▶ **PROVIDED RECORDS**:
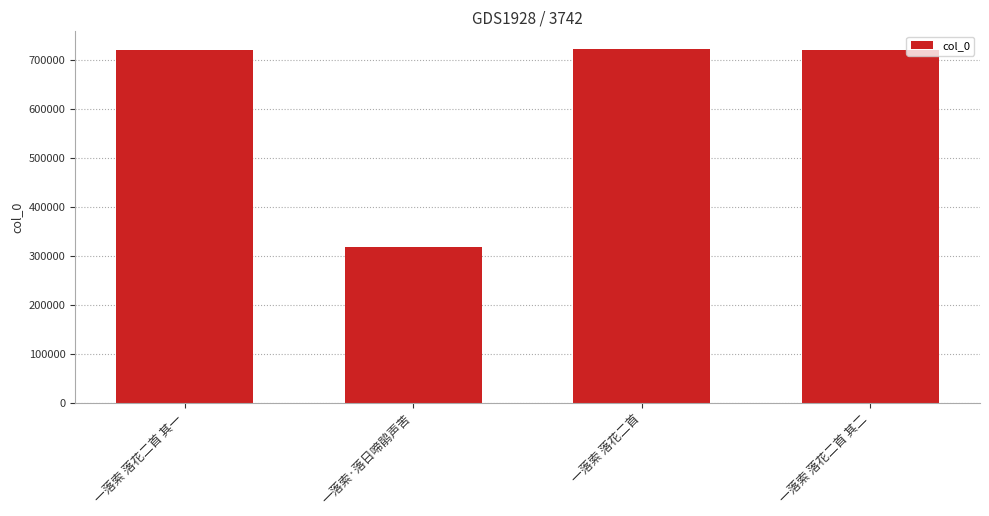

How many values are below 720827?

2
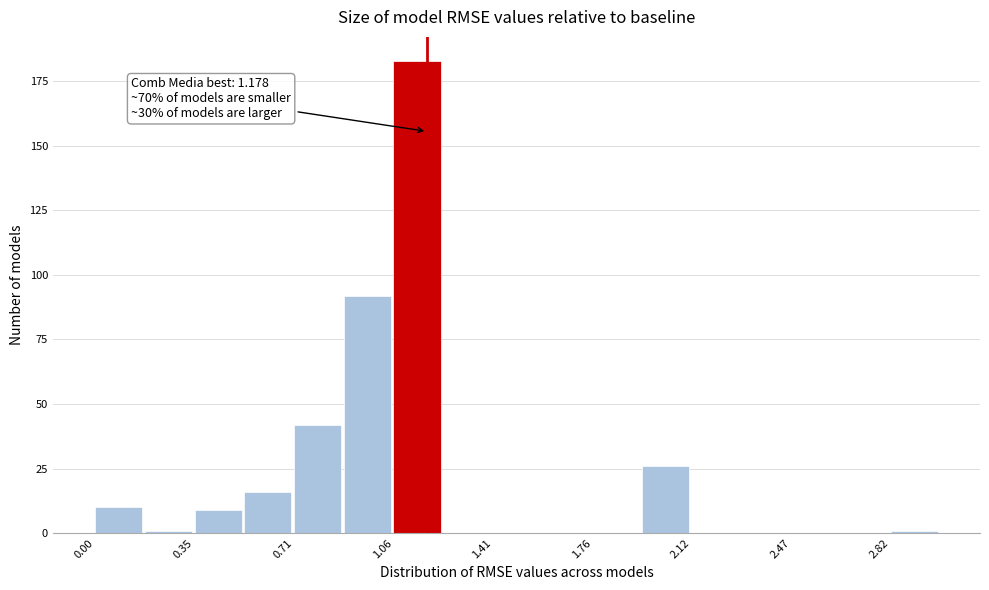

Around what value on the x-axis is the tallest bar? Give the approximate position of its centre, as read against the axis.

1.15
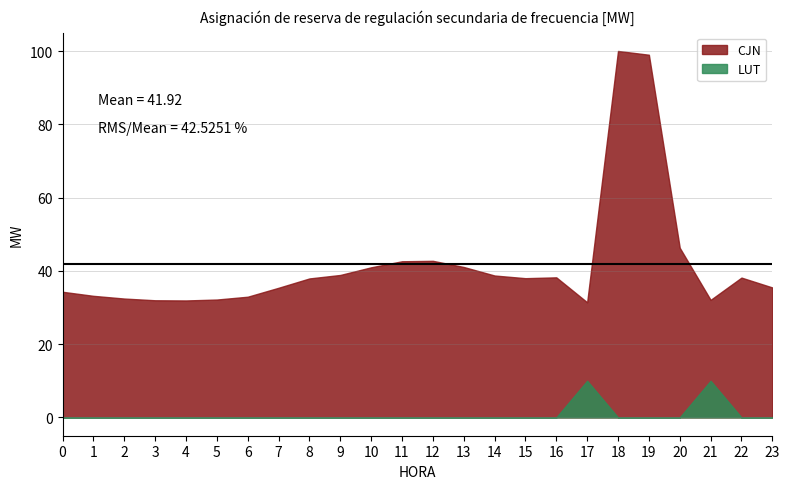

True or false: CJN has a value of 32.1 at 21.

True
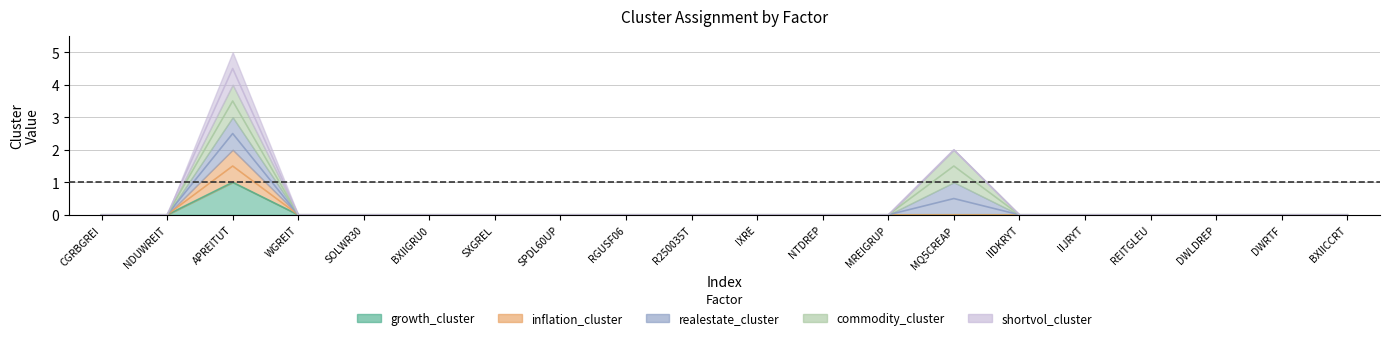

True or false: growth_cluster and shortvol_cluster cross at least once.

False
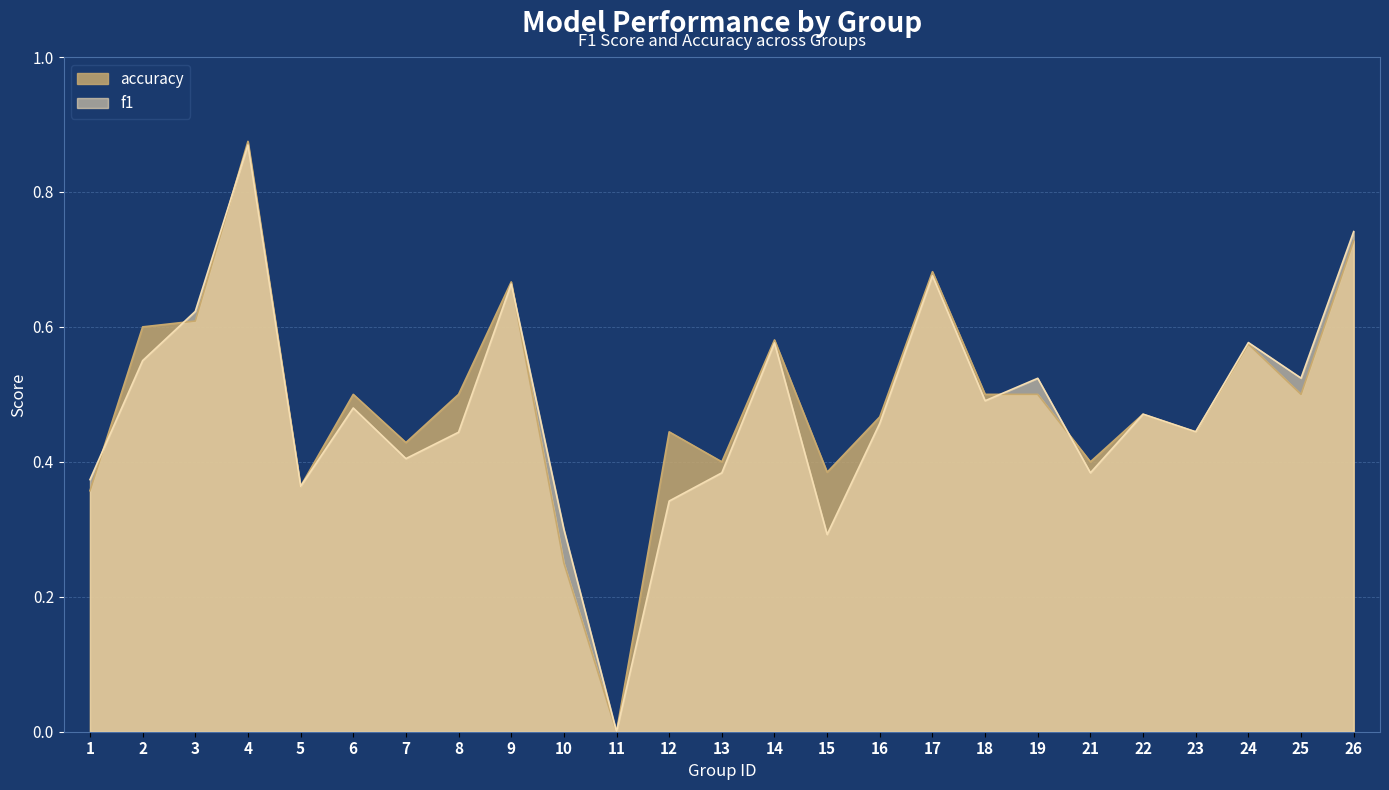

Between 8 and 19, which series saw the biggest shift?

f1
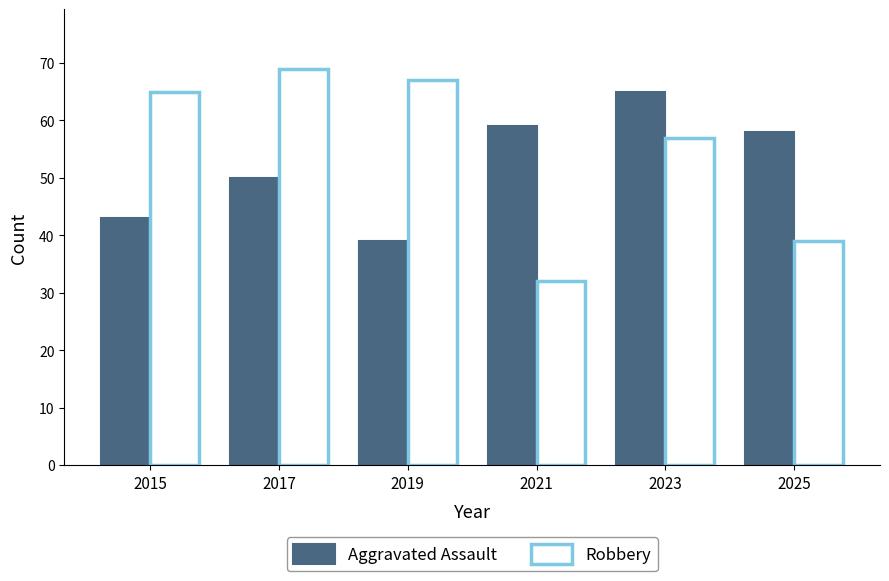

At how many categories does at least one series exceed 62?

4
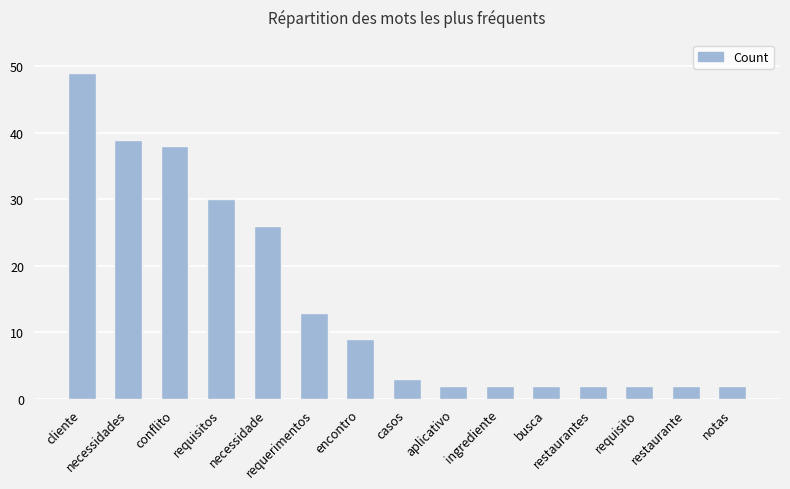

How many distinct data groups are displayed?

1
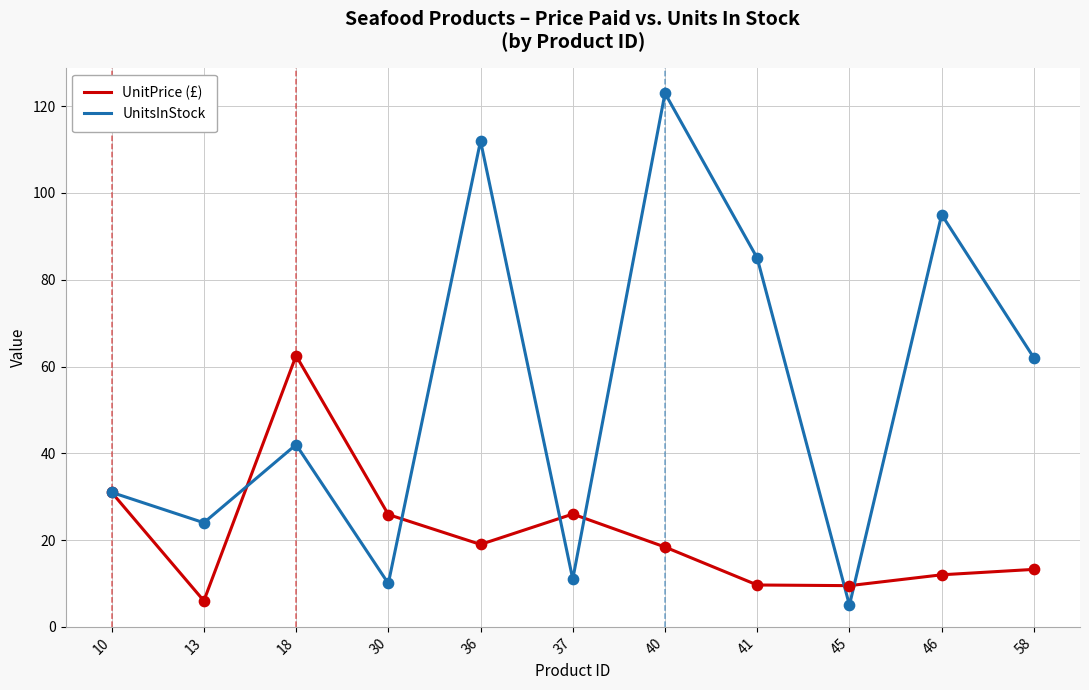

Is the value of UnitsInStock at 41 greater than the value of UnitPrice (£) at 36?

Yes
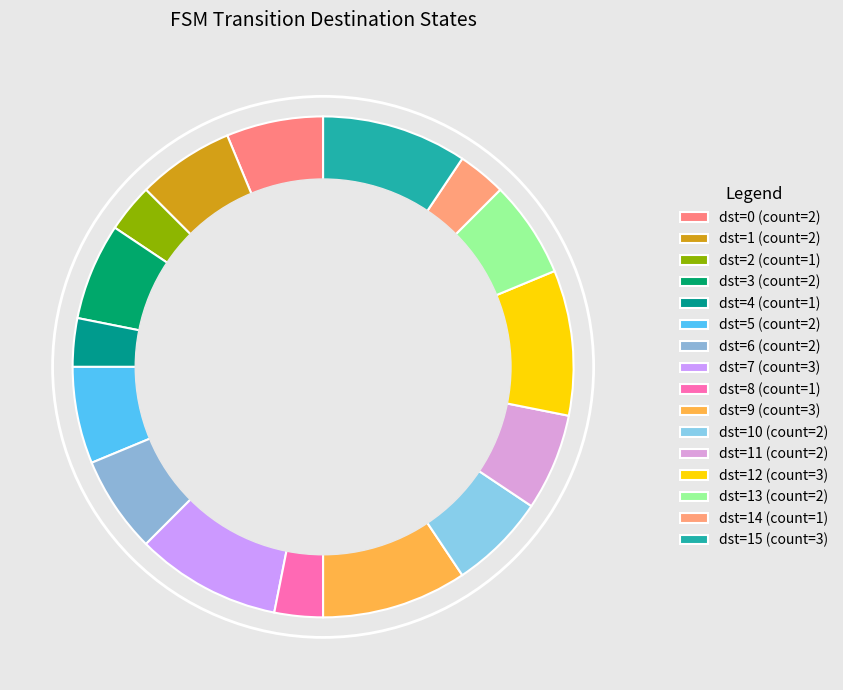

How many slices are in this pie chart?

16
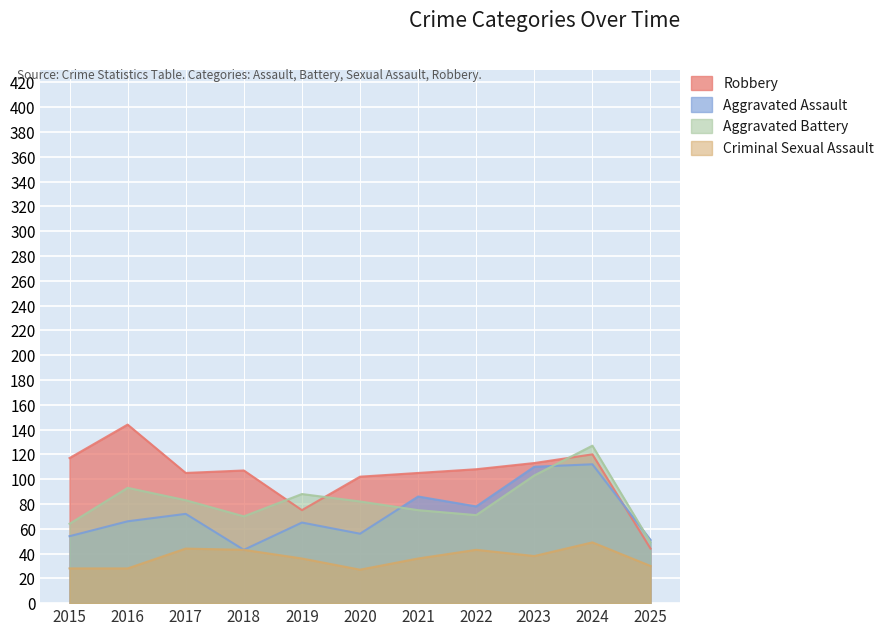

Rank the series at 2015 from lowest to highest value.

Criminal Sexual Assault, Aggravated Assault, Aggravated Battery, Robbery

▶ **EXERCISE OBJECTIVE**: Locate every line in the records above that contains the word "many", and copy each such line in full.

▶ **WORKED SOLUTION**:
How many values are below 720827?
At how many categories does at least one series exceed 62?
How many distinct data groups are displayed?
How many slices are in this pie chart?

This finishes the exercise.